Réunir le gratin mondial de la musique Ambient, c’était une superbe idée. Les faire jouer un concert intimiste dans un lieu privilégié et mystérieux comme les sous-sols du Palais de Tokyo, cela tient au génie. Le Festival Pleine Conscience, le bien-nommé, fut l’événement de la rentrée pour tout féru de musique planante et alternative et l’une des rares fois où il aura été possible d’assister à une soirée regroupant Midori Takada, Gas, Prurient et Tim Hecker. Soit quatre monstres du genre conceptualiser malgré lui par Brian Eno dans les années 1970, accompagnés de la prometteuse Pan Daijing.
Dans un décor urbain, de vide et de bitume froid, résonnèrent des mantras des plus hypnotiques : écorchés (Prurient), bruitistes (Pan Daijing), hallucinogènes (Gas), contemplatifs (Midori Takada) ou bien tous à la fois (Tim Hecker, en clou du spectacle dans la nuit parisienne). Six heures durant, les spectateurs furent plongés dans une transe onirique, entre légers headbanging, corps zombifiées et esprits voyageurs. Il y en aura eu pour tous les goûts et chaque set fut rondement mené, emmenant le public dans l’univers propre à chaque artiste.
Dominick Fernow fut comme un poisson dans l’eau avec sa noise des bas fonds new-yorkais, que les visuels hivernaux du show illustraient parfaitement. Comme si le monde de Prurient ne faisait qu’un avec les sous-sols du Palais de Tokyo. Les cris étouffés du chanteur, qui jouait en grande partie des titres de son dernier chef-d’œuvre, Frozen Niagara Falls, infiltrèrent chaque recoin de cet endroit despotique. Un set d’autant plus magnifique qu’il fut contrebalancé l’instant d’après par le calme nippon et l’art du silence de l’immense Midori Takada. Seule, entourée d’énormes instruments à percussions, qu’on pourrait voir comme des reliques ancestrales, elle envoûta une audience qui n’esquissa aucun bruit. Merveilleux moment de sidération collectif devant un talent énorme qui, malgré le lieu, fut propice à l’émanation d’images mentales dignes des peintures du Douanier Rousseau qu’affectionne tant Takada.

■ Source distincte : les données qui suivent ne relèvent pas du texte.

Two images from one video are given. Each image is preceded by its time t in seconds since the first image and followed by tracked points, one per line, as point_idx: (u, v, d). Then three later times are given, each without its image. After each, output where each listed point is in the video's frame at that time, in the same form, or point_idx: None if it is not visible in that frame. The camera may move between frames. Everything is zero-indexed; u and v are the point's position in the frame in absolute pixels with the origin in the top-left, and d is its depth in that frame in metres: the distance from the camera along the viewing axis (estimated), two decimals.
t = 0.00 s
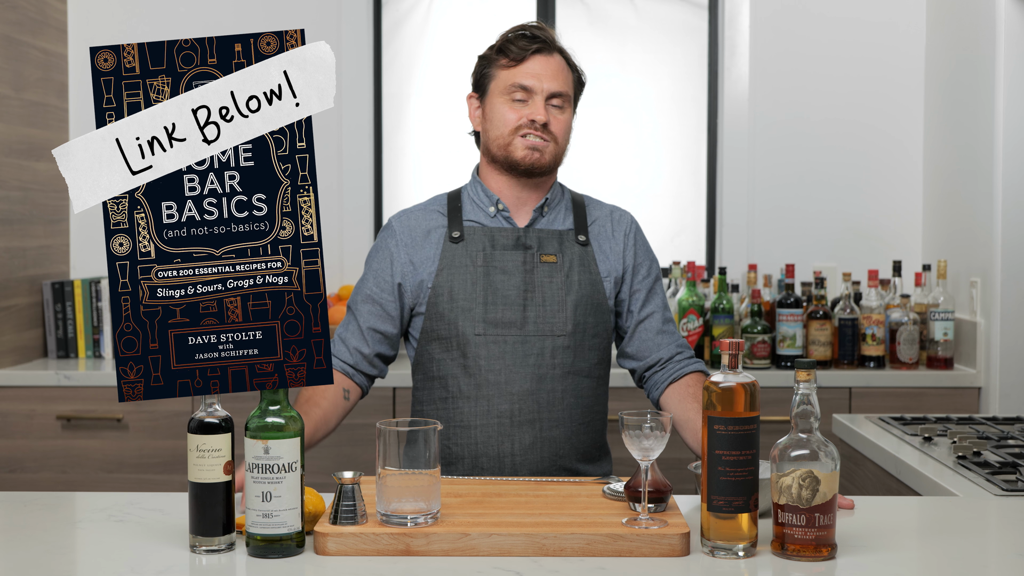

Wolfgang Voigt est un maître du minimalisme – c’est d’ailleurs l’une des figures de lance de la Minimal et de la Techno berlinoise – auquel il sait donner des effets maximalistes. Les trips sous LSD qui inspirent la musique unique de Gas semblaient pénétrer toute la salle pendant son live. Le Palais de Tokyo, Paris, la métropole, tout s’évanouissait. À la place, on avait l’impression d’assister à une rave démente au plus profond de la Forêt Noire germanique. Gas n’offrit certes que des titres de son dernier bijou, NARKOPOP, mais difficile de lui en demander plus, tant tout fut d’une cohérence ahurissante, pur moment charnel et évasif où les morceaux s’imbriquaient les uns des autres et emportaient le public avec eux.
Comme mentionné plus haut, le concert de Tim Hecker fut effectivement la grande claque du Festival Pleine Conscience. On connaissait le talent incommensurable du Canadien, auteur de certains des plus beaux opus Ambient des années 2000 : Radio Amor, Harmony in Ultraviolet, Ravedeath 1972, Virgins. Une musique semblable à un magma bouillonnant mi-électrique mi-électronique, faiseuse d’ambiances singulières et cinématographiques ringardisant la quasi-intégralité des bandes originales les plus plébiscitées. Son précédent album, Love Streams, avait certes déçu, mais il y avait de l’excitation dans l’idée de voir sa transposition sur scène, car l’œuvre ouvrait l’art de Tim Hecker à quelque chose de plus normé et de moins atonale. La scénographie crépusculaire (beaucoup de machines, faux brouillard, jeu de lumière organique) en mit certes pleins les yeux mais fut surtout un moyen de condenser la singularité de Tim Hecker en quelques effets. Love Streams et Virgins furent particulièrement mis à l’honneur, et les chansons se révélèrent beaucoup plus électriques que sur enregistrement studio. Une façon aussi de sonner plus « live », surtout plus vivant et palpable. Jusqu’à ce final rallongé de près de quinze minutes sur Virginal II. Magique.